Saved data entries:
==================================================
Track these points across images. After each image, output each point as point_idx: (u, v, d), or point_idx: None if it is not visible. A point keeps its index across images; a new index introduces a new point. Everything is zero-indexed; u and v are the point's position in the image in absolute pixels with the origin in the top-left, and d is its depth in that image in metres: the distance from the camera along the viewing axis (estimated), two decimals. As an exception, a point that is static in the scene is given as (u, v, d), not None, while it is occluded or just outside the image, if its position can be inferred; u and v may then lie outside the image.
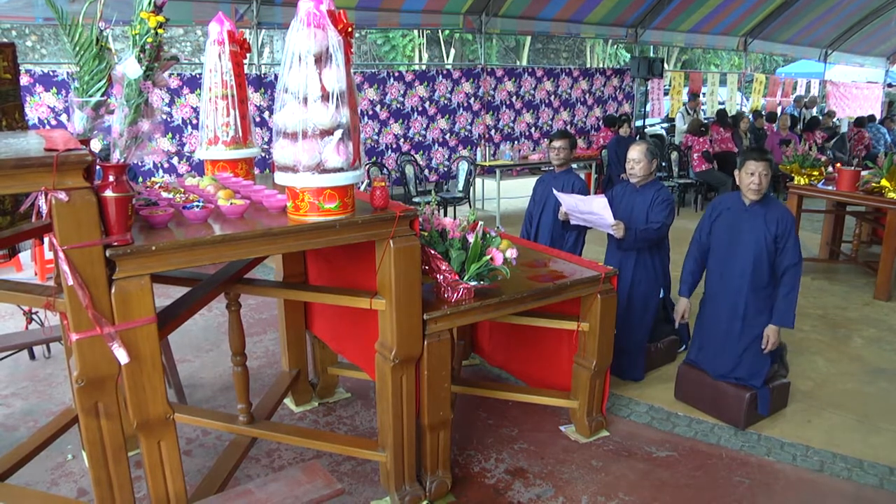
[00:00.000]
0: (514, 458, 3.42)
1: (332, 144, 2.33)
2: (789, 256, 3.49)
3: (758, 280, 3.54)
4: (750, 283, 3.55)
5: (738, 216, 3.61)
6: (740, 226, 3.59)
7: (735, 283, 3.60)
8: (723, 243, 3.67)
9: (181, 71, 7.73)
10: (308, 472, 2.44)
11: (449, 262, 2.83)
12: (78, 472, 3.25)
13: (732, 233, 3.62)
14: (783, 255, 3.50)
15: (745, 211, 3.59)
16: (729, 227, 3.64)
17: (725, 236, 3.65)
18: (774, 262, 3.53)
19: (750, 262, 3.53)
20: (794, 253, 3.50)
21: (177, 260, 2.15)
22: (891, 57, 17.54)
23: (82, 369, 2.05)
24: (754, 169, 3.49)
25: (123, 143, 2.07)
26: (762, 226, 3.51)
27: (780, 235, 3.48)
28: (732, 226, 3.62)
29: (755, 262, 3.52)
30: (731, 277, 3.62)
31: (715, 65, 25.84)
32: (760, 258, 3.52)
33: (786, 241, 3.49)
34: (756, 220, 3.53)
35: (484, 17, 9.69)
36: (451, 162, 9.43)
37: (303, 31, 2.25)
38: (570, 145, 4.66)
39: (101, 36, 2.25)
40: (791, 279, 3.51)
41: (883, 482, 3.22)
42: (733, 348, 3.65)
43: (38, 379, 4.27)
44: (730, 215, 3.65)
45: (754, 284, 3.55)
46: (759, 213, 3.54)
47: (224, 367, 4.41)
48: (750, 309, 3.58)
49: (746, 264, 3.55)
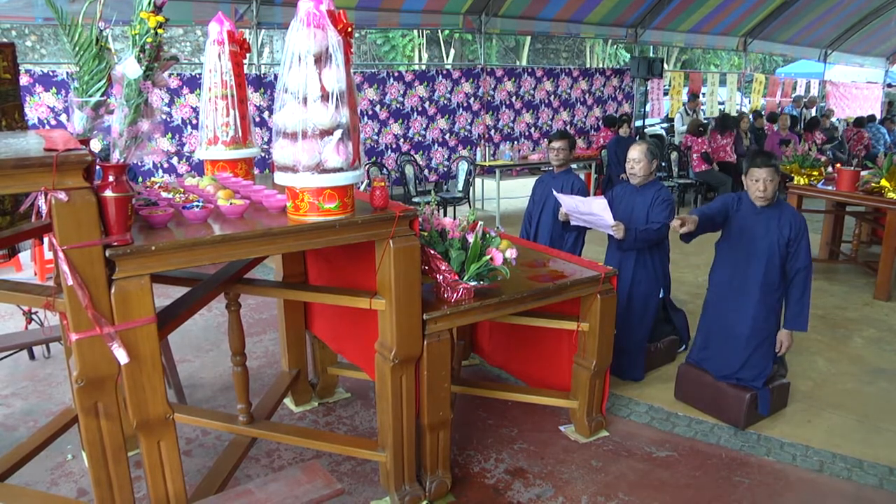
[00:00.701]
0: (514, 458, 3.42)
1: (332, 144, 2.33)
2: (800, 260, 3.48)
3: (769, 283, 3.52)
4: (761, 287, 3.53)
5: (752, 220, 3.56)
6: (753, 230, 3.54)
7: (745, 285, 3.58)
8: (734, 246, 3.62)
9: (181, 71, 7.73)
10: (308, 472, 2.44)
11: (449, 262, 2.83)
12: (78, 472, 3.25)
13: (745, 236, 3.57)
14: (794, 258, 3.49)
15: (757, 215, 3.55)
16: (741, 229, 3.60)
17: (737, 239, 3.61)
18: (785, 265, 3.52)
19: (762, 266, 3.51)
20: (805, 256, 3.49)
21: (176, 260, 2.15)
22: (890, 57, 17.55)
23: (82, 369, 2.05)
24: (759, 176, 3.46)
25: (123, 143, 2.07)
26: (776, 230, 3.48)
27: (793, 239, 3.47)
28: (745, 229, 3.58)
29: (767, 265, 3.50)
30: (742, 280, 3.59)
31: (715, 65, 25.84)
32: (772, 262, 3.50)
33: (797, 245, 3.47)
34: (769, 224, 3.50)
35: (484, 17, 9.68)
36: (451, 162, 9.43)
37: (302, 31, 2.26)
38: (569, 146, 4.66)
39: (101, 36, 2.25)
40: (802, 282, 3.50)
41: (883, 482, 3.23)
42: (741, 350, 3.63)
43: (37, 379, 4.27)
44: (740, 220, 3.60)
45: (765, 288, 3.53)
46: (773, 216, 3.51)
47: (224, 367, 4.41)
48: (760, 312, 3.56)
49: (759, 268, 3.52)
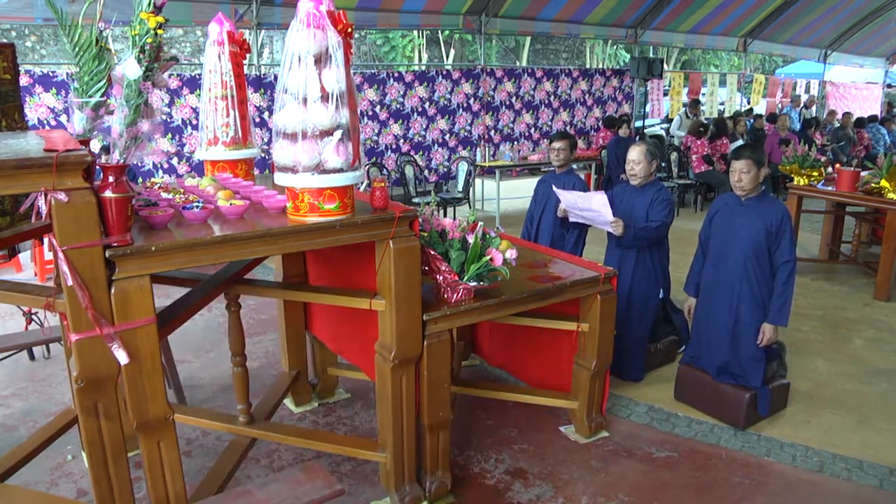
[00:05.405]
0: (514, 458, 3.42)
1: (332, 145, 2.33)
2: (783, 254, 3.53)
3: (752, 274, 3.57)
4: (743, 277, 3.58)
5: (734, 211, 3.67)
6: (735, 220, 3.64)
7: (729, 276, 3.64)
8: (718, 238, 3.74)
9: (181, 71, 7.73)
10: (308, 473, 2.44)
11: (449, 263, 2.83)
12: (78, 472, 3.25)
13: (727, 227, 3.68)
14: (778, 252, 3.54)
15: (740, 206, 3.65)
16: (724, 222, 3.71)
17: (721, 231, 3.72)
18: (771, 258, 3.56)
19: (743, 255, 3.57)
20: (789, 251, 3.53)
21: (176, 260, 2.15)
22: (890, 57, 17.55)
23: (82, 370, 2.05)
24: (734, 167, 3.61)
25: (123, 143, 2.07)
26: (756, 220, 3.55)
27: (773, 231, 3.52)
28: (727, 221, 3.69)
29: (749, 255, 3.56)
30: (726, 271, 3.66)
31: (714, 65, 25.86)
32: (754, 252, 3.55)
33: (780, 238, 3.52)
34: (750, 215, 3.58)
35: (484, 17, 9.69)
36: (451, 162, 9.43)
37: (302, 31, 2.25)
38: (570, 146, 4.66)
39: (101, 36, 2.25)
40: (784, 277, 3.54)
41: (883, 483, 3.23)
42: (727, 341, 3.68)
43: (37, 379, 4.27)
44: (726, 211, 3.72)
45: (749, 279, 3.57)
46: (755, 208, 3.59)
47: (224, 368, 4.41)
48: (744, 303, 3.60)
49: (739, 258, 3.59)
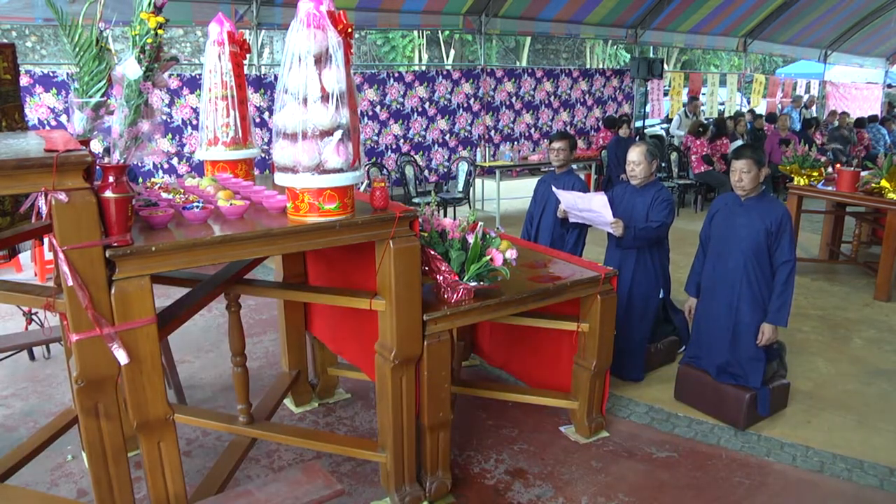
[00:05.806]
0: (514, 458, 3.42)
1: (332, 145, 2.33)
2: (783, 254, 3.53)
3: (752, 274, 3.57)
4: (743, 277, 3.58)
5: (734, 211, 3.67)
6: (735, 220, 3.65)
7: (729, 276, 3.64)
8: (718, 237, 3.74)
9: (181, 71, 7.73)
10: (308, 473, 2.44)
11: (449, 263, 2.83)
12: (78, 472, 3.25)
13: (727, 227, 3.68)
14: (778, 251, 3.54)
15: (740, 206, 3.65)
16: (724, 221, 3.71)
17: (721, 231, 3.73)
18: (771, 258, 3.56)
19: (743, 255, 3.57)
20: (788, 251, 3.53)
21: (177, 261, 2.15)
22: (890, 57, 17.55)
23: (82, 370, 2.05)
24: (735, 167, 3.60)
25: (123, 143, 2.07)
26: (756, 220, 3.55)
27: (773, 231, 3.52)
28: (727, 220, 3.69)
29: (748, 255, 3.56)
30: (725, 271, 3.67)
31: (714, 65, 25.86)
32: (754, 252, 3.55)
33: (779, 238, 3.52)
34: (750, 215, 3.59)
35: (484, 17, 9.69)
36: (451, 163, 9.43)
37: (302, 31, 2.26)
38: (570, 146, 4.66)
39: (101, 37, 2.25)
40: (784, 277, 3.54)
41: (883, 483, 3.23)
42: (727, 341, 3.68)
43: (37, 379, 4.27)
44: (726, 211, 3.73)
45: (748, 278, 3.57)
46: (754, 207, 3.59)
47: (224, 368, 4.41)
48: (744, 303, 3.60)
49: (739, 257, 3.59)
==================================================
WHAT YOU SHOULD DO:
An exact, image-free transcription of all the records above is needed.

OUTPUT FOR THIS TASK:
Track these points across images. After each image, output each point as point_idx: (u, v, d), or point_idx: None if it is not visible. A point keeps its index across images; a new index introduces a new point. Everything is zero-indexed; u and v are the point's position in the image in absolute pixels with the origin in the top-left, and d is its depth in that image in metres: the distance from the camera along the viewing axis (estimated), two decimals. As an exception, a point that is static in the scene is given as (u, v, d), not None, while it is occluded or just outside the image, if its position can be inferred; u and v may then lie outside the image.
[00:00.000]
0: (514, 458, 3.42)
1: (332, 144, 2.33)
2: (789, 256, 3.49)
3: (758, 280, 3.54)
4: (750, 283, 3.55)
5: (738, 216, 3.61)
6: (740, 226, 3.59)
7: (735, 283, 3.60)
8: (723, 243, 3.67)
9: (181, 71, 7.73)
10: (308, 472, 2.44)
11: (449, 262, 2.83)
12: (78, 472, 3.25)
13: (732, 233, 3.62)
14: (783, 255, 3.50)
15: (745, 211, 3.59)
16: (729, 227, 3.64)
17: (725, 236, 3.65)
18: (774, 262, 3.53)
19: (750, 262, 3.53)
20: (794, 253, 3.50)
21: (177, 260, 2.15)
22: (891, 57, 17.54)
23: (82, 369, 2.05)
24: (754, 169, 3.49)
25: (123, 143, 2.07)
26: (762, 226, 3.51)
27: (780, 235, 3.48)
28: (732, 226, 3.62)
29: (755, 262, 3.52)
30: (731, 277, 3.62)
31: (715, 65, 25.84)
32: (760, 258, 3.52)
33: (786, 241, 3.49)
34: (756, 220, 3.53)
35: (484, 17, 9.69)
36: (451, 162, 9.43)
37: (303, 31, 2.25)
38: (570, 145, 4.66)
39: (101, 36, 2.25)
40: (791, 279, 3.51)
41: (883, 482, 3.22)
42: (733, 348, 3.65)
43: (38, 379, 4.27)
44: (730, 215, 3.65)
45: (754, 284, 3.55)
46: (759, 213, 3.54)
47: (224, 367, 4.41)
48: (750, 309, 3.58)
49: (746, 264, 3.55)
[00:00.701]
0: (514, 458, 3.42)
1: (332, 144, 2.33)
2: (800, 260, 3.48)
3: (769, 283, 3.52)
4: (761, 287, 3.53)
5: (752, 220, 3.56)
6: (753, 230, 3.54)
7: (745, 285, 3.58)
8: (734, 246, 3.62)
9: (181, 71, 7.73)
10: (308, 472, 2.44)
11: (449, 262, 2.83)
12: (78, 472, 3.25)
13: (745, 236, 3.57)
14: (794, 258, 3.49)
15: (757, 215, 3.55)
16: (741, 229, 3.60)
17: (737, 239, 3.61)
18: (785, 265, 3.52)
19: (762, 266, 3.51)
20: (805, 256, 3.49)
21: (176, 260, 2.15)
22: (890, 57, 17.55)
23: (82, 369, 2.05)
24: (759, 176, 3.46)
25: (123, 143, 2.07)
26: (776, 230, 3.48)
27: (793, 239, 3.47)
28: (745, 229, 3.58)
29: (767, 265, 3.50)
30: (742, 280, 3.59)
31: (715, 65, 25.84)
32: (772, 262, 3.50)
33: (797, 245, 3.47)
34: (769, 224, 3.50)
35: (484, 17, 9.68)
36: (451, 162, 9.43)
37: (302, 31, 2.26)
38: (569, 146, 4.66)
39: (101, 36, 2.25)
40: (802, 282, 3.50)
41: (883, 482, 3.23)
42: (741, 350, 3.63)
43: (37, 379, 4.27)
44: (740, 220, 3.60)
45: (765, 288, 3.53)
46: (773, 216, 3.51)
47: (224, 367, 4.41)
48: (760, 312, 3.56)
49: (759, 268, 3.52)
[00:05.405]
0: (514, 458, 3.42)
1: (332, 145, 2.33)
2: (783, 254, 3.53)
3: (752, 274, 3.57)
4: (743, 277, 3.58)
5: (734, 211, 3.67)
6: (735, 220, 3.64)
7: (729, 276, 3.64)
8: (718, 238, 3.74)
9: (181, 71, 7.73)
10: (308, 473, 2.44)
11: (449, 263, 2.83)
12: (78, 472, 3.25)
13: (727, 227, 3.68)
14: (778, 252, 3.54)
15: (740, 206, 3.65)
16: (724, 222, 3.71)
17: (721, 231, 3.72)
18: (771, 258, 3.56)
19: (743, 255, 3.57)
20: (789, 251, 3.53)
21: (176, 260, 2.15)
22: (890, 57, 17.55)
23: (82, 370, 2.05)
24: (734, 167, 3.61)
25: (123, 143, 2.07)
26: (756, 220, 3.55)
27: (773, 231, 3.52)
28: (727, 221, 3.69)
29: (749, 255, 3.56)
30: (726, 271, 3.66)
31: (714, 65, 25.86)
32: (754, 252, 3.55)
33: (780, 238, 3.52)
34: (750, 215, 3.58)
35: (484, 17, 9.69)
36: (451, 162, 9.43)
37: (302, 31, 2.25)
38: (570, 146, 4.66)
39: (101, 36, 2.25)
40: (784, 277, 3.54)
41: (883, 483, 3.23)
42: (727, 341, 3.68)
43: (37, 379, 4.27)
44: (726, 211, 3.72)
45: (749, 279, 3.57)
46: (755, 208, 3.59)
47: (224, 368, 4.41)
48: (744, 303, 3.60)
49: (739, 258, 3.59)
[00:05.806]
0: (514, 458, 3.42)
1: (332, 145, 2.33)
2: (783, 254, 3.53)
3: (752, 274, 3.57)
4: (743, 277, 3.58)
5: (734, 211, 3.67)
6: (735, 220, 3.65)
7: (729, 276, 3.64)
8: (718, 237, 3.74)
9: (181, 71, 7.73)
10: (308, 473, 2.44)
11: (449, 263, 2.83)
12: (78, 472, 3.25)
13: (727, 227, 3.68)
14: (778, 251, 3.54)
15: (740, 206, 3.65)
16: (724, 221, 3.71)
17: (721, 231, 3.73)
18: (771, 258, 3.56)
19: (743, 255, 3.57)
20: (788, 251, 3.53)
21: (177, 261, 2.15)
22: (890, 57, 17.55)
23: (82, 370, 2.05)
24: (735, 167, 3.60)
25: (123, 143, 2.07)
26: (756, 220, 3.55)
27: (773, 231, 3.52)
28: (727, 220, 3.69)
29: (748, 255, 3.56)
30: (725, 271, 3.67)
31: (714, 65, 25.86)
32: (754, 252, 3.55)
33: (779, 238, 3.52)
34: (750, 215, 3.59)
35: (484, 17, 9.69)
36: (451, 163, 9.43)
37: (302, 31, 2.26)
38: (570, 146, 4.66)
39: (101, 37, 2.25)
40: (784, 277, 3.54)
41: (883, 483, 3.23)
42: (727, 341, 3.68)
43: (37, 379, 4.27)
44: (726, 211, 3.73)
45: (748, 278, 3.57)
46: (754, 207, 3.59)
47: (224, 368, 4.41)
48: (744, 303, 3.60)
49: (739, 257, 3.59)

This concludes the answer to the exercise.